Someone know of a quicker way of determining this or how I
could optimise my loop?
I don't think you can use the native VCL's capabilities for what you're
asking. They weren't designed for optimazation more than they already are.
You'll probably just have to search the string data manually to do what
you're asking for.
One of the problems with your current code is that you are searching the
entire string text each time you look for delimiters, and then comparing the
results one at a time. One optimazation I can think of off the top of my
head would be for you to write your own AnsiStrPos()-style function that
takes a third parameter to specify the character position to stop searching
at. That way, when you search the string once, you get a position for a
delimiter, then you can pass that position as the extra parameter on the
next call so that you only scan up to that point and no further. If you are
looking for the first available delimiter then there is no need to scan past
a delimiter you have already determined. As you progress through your
delimiters list for a particular string, the searching will get smaller and
faster as the search range is shortened as more matches are found. Soryr, I
don't have any code for that, though.
The more I think of it, I'm starting to think that maybe some kind of lookup
table mechanism might work better instead. Then you can start at the
beginning of the string, take the first character, see if any delimiters
start with that character, and if they match then check if the next
character matches, and so on until the full delimiter matches or not. If
matches, then you have your token. If not matches, then go back to the
second character in the string and start over, looking for delimiters that
start with that character, and so on. That should at least help limit how
much looping is actually done for strings/delimiters that don't even match
beginning characters, the bulk of the searching would be in potential
matches involving multiple characters.
Just out of curiousity, why do you need to search for so many delimiters at
a time anyway?
Quote
if interested I was using these as my delimiters
If it weren't for the first two multi-character delimiters that you have,
you could just use the STL's std:string class for everything. It has
find_first_of() and find_first_not_of() methods that are perfectly suited
for delimiter searching. But they only work for single-character
delimiters.
Gambit
 

Re:String Parsing Optimization

Quote
The more I think of it, I'm starting to think that maybe some kind of
lookup
table mechanism might work better instead. Then you can start at the
beginning of the string, take the first character, see if any delimiters
start with that character, and if they match then check if the next
character matches, and so on until the full delimiter matches or not. If
matches, then you have your token. If not matches, then go back to the
second character in the string and start over, looking for delimiters that
start with that character, and so on. That should at least help limit how
much looping is actually done for strings/delimiters that don't even match
beginning characters, the bulk of the searching would be in potential
matches involving multiple characters.
You might be on to something there. I came up with a semi-solution. I only
do StringReplace on delimiters with more than one character. In then I loop
through the baseString and look at all the single delimiters...so I'm only
looping through the baseString once for single delimiters. That sped things
up a lot. The idea you suggested would be better when I start adding more
delimiters with more than one character. Side affect of this is that it
would require the user of my class to Add the delimiters starting with the
greatest length first down to the single delimiters unless I wanted to
manage that for them I guess.
Quote
Just out of curiousity, why do you need to search for so many delimiters
at
a time anyway?
I get bored sometimes :) I recently downloaded a program called PopFile.

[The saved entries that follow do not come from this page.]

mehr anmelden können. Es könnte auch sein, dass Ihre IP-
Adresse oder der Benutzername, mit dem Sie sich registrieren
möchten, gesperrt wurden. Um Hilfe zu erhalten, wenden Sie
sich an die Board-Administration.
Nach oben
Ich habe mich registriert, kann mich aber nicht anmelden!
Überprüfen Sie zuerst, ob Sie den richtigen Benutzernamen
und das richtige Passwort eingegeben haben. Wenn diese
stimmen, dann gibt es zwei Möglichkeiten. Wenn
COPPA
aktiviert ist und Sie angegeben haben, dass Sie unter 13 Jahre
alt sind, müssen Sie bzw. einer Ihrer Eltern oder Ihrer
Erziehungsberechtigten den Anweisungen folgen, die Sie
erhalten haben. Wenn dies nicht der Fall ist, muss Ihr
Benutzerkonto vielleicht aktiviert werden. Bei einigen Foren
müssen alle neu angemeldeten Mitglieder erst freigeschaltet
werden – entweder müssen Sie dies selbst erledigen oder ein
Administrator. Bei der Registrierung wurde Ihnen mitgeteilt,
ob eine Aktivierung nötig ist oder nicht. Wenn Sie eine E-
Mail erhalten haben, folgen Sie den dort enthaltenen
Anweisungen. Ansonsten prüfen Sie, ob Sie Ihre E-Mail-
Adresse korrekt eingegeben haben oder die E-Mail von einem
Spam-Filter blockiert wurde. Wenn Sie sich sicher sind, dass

Its an email classification tool that uses Baye's theorem to determine the
probabiltiy of which bucket an email should go into (personal, work, spam,
etc). It actual has source code that comes with it but I haven't looked at
it. I prefer to work my way though problems...I tend to learn more that
way then simply copying code. At anyrate I became interested in this
partialy because I used a derivation of Baye's theorem to make a black jack
leaner for my AI project a few years ago. Baye's theorem is basically the
probability of A given B but can be expanded to use a more variables. I
like this program that I downloaded but unfortunatily its not that user
friendly. You have to go to web page interface to reclassify any mistakes
the program made. I want to make a program that is integrated into outlook
where I can simply drag and drop my emails to a different folder "bucket" to
correct the any mistakes the Bayesian alogorithim has made.
I know I can go out and buy one for $30-$100 but that would be too easy...or
too {*word*156} a student income :)
My first step is to create a tokenizer that simply gets all the usefull
words out of an email or HTML file that is sent as an email. So far what I
am doing works greate although it its not the quickest thing in the world.
Its really fine for normal emails and can do a 500k email in about min or so
on my 900 mhz 256 MB machine. So I can live with that since most emails are
1 to 2 k especially if they don't have attachments which take split seconds.
Maybe I'm going about this the wrong way. If you have a better idea of how
to get useful tokens of an email or HTML I would appreciate some enlighment.
Next step is simply to create a bucket class that gives the probability that
given word indicates that it belongs to that bucket. Then you take 10-20
words from each different bucket that have steer the most away from 0.5.
Then you simply use these probabilities to determine which bucket this email
has the highest probability of going into. Then integrate it into
outlook...hmm I am still aways off...ohh well I have time to spare :)
Anway got I little long winded there hope that satisfies your curiousity :)